A verdade é que a sua origem advém de um erro de tradução. Os territórios com vantagens fiscais são conhecidos, em inglês, como “tax heaven” (refúgio fiscal), mas em francês, “tax heaven”, foi utilizado por engano para traduzi-lo. O resultado foi “paradis fiscal”, um nome que se espalhou pela Europa, chegando a Espanha como “paraíso fiscal”.

 

O PARAÍSO FISCAL MODERNO – O TERRITÓRIO OFFSHORE

            Alguns dos primeiros territórios a formar o que hoje conhecemos como um paraíso fiscal foi em Delaware, New Jersey, nos Estados Unidos da América. Fizeram-no no final do século XIX, implementando políticas que facilitaram a criação de empresas de forma extremamente rápida (em menos de 24 horas), impondo impostos muito baixos sobre as mesmas.

Na Europa, devido ao bom funcionamento desse sistema e aos capitais que o mesmo atraía, alguns países quiseram replicá-lo. Em certas áreas da Suíça, Liechtenstein, e outros territórios próximos, esse tipo de leis tributárias apenas foram aplicadas no final da década de 20. Em Andorra, com a criação do Banco Agrícola e Comercial d’Andorra em 1930, esses princípios começaram a ser aplicados.

Após 1934, certas colónias de alguns países, como o Reino Unido, passaram a ser utilizadas para o mesmo fim. Territórios como as Ilhas do Canal, nas Caraíbas, ou o Panamá, tornaram-se territórios offshore.

Além disso, o sigilo bancário, que dá total privacidade (e opacidade) a qualquer movimento bancário, foi gradualmente estabelecido durante a década de 1950. O ouro que os nazis depositaram em grandes quantidades no Cantão de Genebra, é dos muitos exemplos desses territórios offshore.

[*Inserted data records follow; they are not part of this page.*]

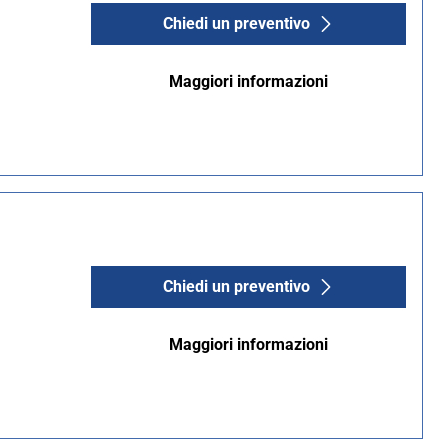
Chiedi un preventivo
Maggiori informazioni
Chiedi un preventivo
Maggiori informazioni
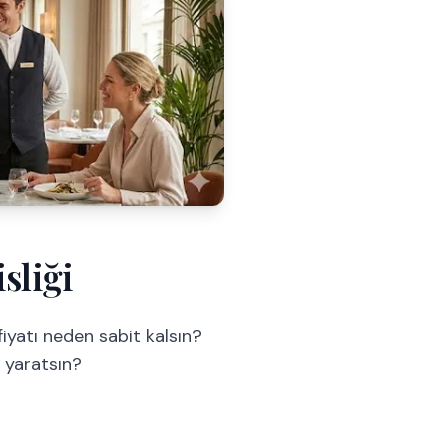
sliği
fiyatı neden sabit kalsın?
ı yaratsın?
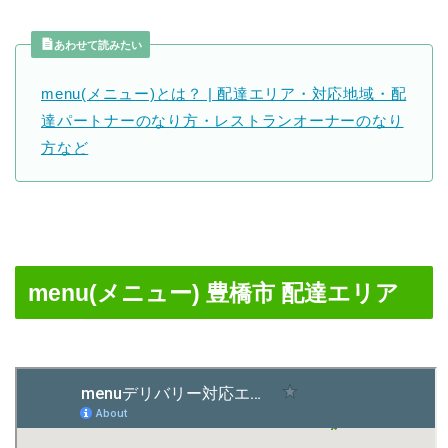
あわせて読みたい
menu(メニュー)とは？ | 配達エリア・対応地域・配
達パートナーのなり方・レストランオーナーのなり
方など
menu(メニュー) 豊橋市 配達エリア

Estima-se que um terço da economia mundial poderia estar a lucrar devido a esses sistemas tributários e, desde o início dos anos 90 que os governos de todo o mundo estão a tentar acabar com esses paraísos fiscais. Andorra, desde 2016, deixou de ser considerada um paraíso fiscal, uma vez que ao longo do tempo foram implementados diversos impostos que incidiam sobre a atividade empresarial. Além disso, o sistema de sigilo bancário terminou, impondo aos bancos a obrigação de comunicar a sua atividade a terceiros países.

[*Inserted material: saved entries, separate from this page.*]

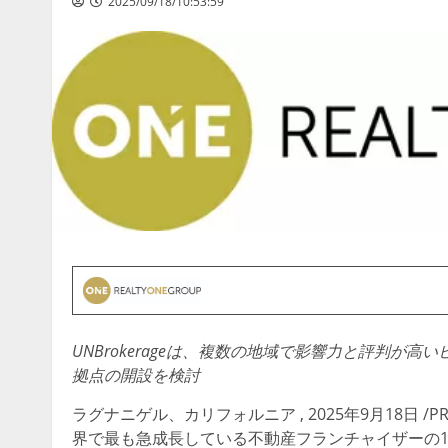
2025/09/18/10:53:59
UNBrokerage
は、複数の地域で影響力と評判が高い
拠点の開設を検討
ラグナニゲル、カリフォルニア
,
2025年9月18日
/P
界で最も急成長している不動産フランチャイザーの1つであるRe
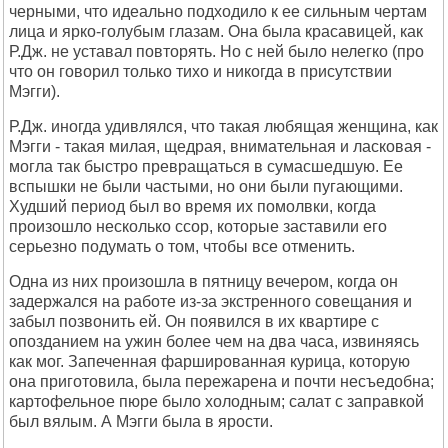
черными, что идеально подходило к ее сильным чертам
лица и ярко-голубым глазам. Она была красавицей, как
Р.Дж. не уставал повторять. Но с ней было нелегко (про
что он говорил только тихо и никогда в присутствии
Мэгги).
Р.Дж. иногда удивлялся, что такая любящая женщина, как
Мэгги - такая милая, щедрая, внимательная и ласковая -
могла так быстро превращаться в сумасшедшую. Ее
вспышки не были частыми, но они были пугающими.
Худший период был во время их помолвки, когда
произошло несколько ссор, которые заставили его
серьезно подумать о том, чтобы все отменить.
Одна из них произошла в пятницу вечером, когда он
задержался на работе из-за экстренного совещания и
забыл позвонить ей. Он появился в их квартире с
опозданием на ужин более чем на два часа, извиняясь
как мог. Запеченная фаршированная курица, которую
она приготовила, была пережарена и почти несъедобна;
картофельное пюре было холодным; салат с заправкой
был вялым. А Мэгги была в ярости.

Embora ao longo da história este sistema tributário se possa ter tornado economicamente benéfico para os países que o aplicaram, ele nunca deixou de estar na mira das instituições fiscais e da própria sociedade. Escândalos como o Panama Papers e muitos outros relacionados à sonegação de impostos, sempre levantaram suspeita dos fiéis contribuintes.